São Paulo – Os governos do Brasil e do Iêmen assinaram nesta quarta-feira (06), em Brasília, um acordo de cooperação técnica, durante visita do vice-ministro de Cooperação Internacional do país árabe, Omer Abdul-Aziz Abdul-Ghani. Segundo o embaixador Fernando José de Abreu, diretor da Agência Brasileira de Cooperação (ABC), órgão vinculado ao Itamaraty, este é o primeiro tratado assinado entre as duas nações.
“A importância deste acordo é que ele cria um marco legal para cooperação entre os dois países”, disse o diplomata à ANBA. A partir de agora, as duas partes poderão estabelecer convênios em áreas de interesse comum.
“Nós explicamos ao vice-ministro nossos princípios de cooperação Sul-Sul, como o Brasil opera nestas questões”, afirmou Abreu. De acordo com ele, a partir de um pedido específico da outra parte – por exemplo: como melhorar sua produção de café ou de mandioca -, a ABC entra em contato com instituições que atuam na área, repassa a demanda, e uma missão brasileira pode então viajar à nação parceira para elaborar um projeto conjunto, ou o governo interessado pode enviar técnicos para troca de experiências no País.

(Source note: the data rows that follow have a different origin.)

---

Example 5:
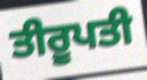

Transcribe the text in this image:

ਤੀਰੂਪਤੀ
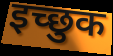
इच्‍छुक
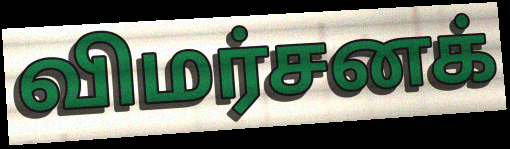
விமர்சனக்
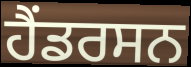
ਹੈਂਡਰਸਨ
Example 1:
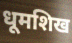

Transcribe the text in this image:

धूमशिख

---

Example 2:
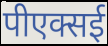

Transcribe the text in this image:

पीएक्सई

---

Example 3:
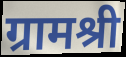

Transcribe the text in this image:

ग्रामश्री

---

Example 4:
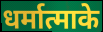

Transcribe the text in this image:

धर्मात्माके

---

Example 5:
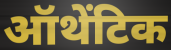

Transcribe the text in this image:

Segundo Abreu, o Brasil não tem projetos de prateleira nesse tipo de ação. “Nós reagimos à demanda”, destacou. É diferente do modelo da Organização para a Cooperação e o Desenvolvimento Econômico (OCDE), que, de acordo com o diplomata, “tem projetos pontos” e às vezes vinculados a interesses comerciais.
O embaixador informou que os iemenitas ainda não manifestaram uma área específica em que desejam cooperar. Ele ressaltou, porém, que o Brasil tem “expertise reconhecida” em alguns temas de cooperação internacional, como agricultura, saúde, educação, inclusão social e meio ambiente.
Outra possibilidade, de acordo com o diplomata, é a “cooperação triangular”, onde o Iêmen apresenta uma demanda, o Brasil entra com o know-how e uma terceira parte com os recursos financeiros. Esta é uma ideia que já foi até discutida com países como a Arábia Saudita, Emirados Árabes Unidos e Catar, que poderiam agir como financiadores.
Abreu acrescentou que a delegação chefiada por Abdul-Ghani veio ao Brasil em missão “exploratória”, ou seja, para assinar o acordo, discutir possibilidades de cooperação, verificar oportunidades de comércio e investimentos, e realizar diálogo político. O Itamaraty ofereceu um almoço em homenagem aos iemenitas que teve a participação do diretor-geral da Câmara de Comércio Árabe Brasileira, Michel Alaby.
Segundo Alaby, a delegação deverá visitar a sede da Câmara Árabe, em São Paulo, na sexta-feira (08).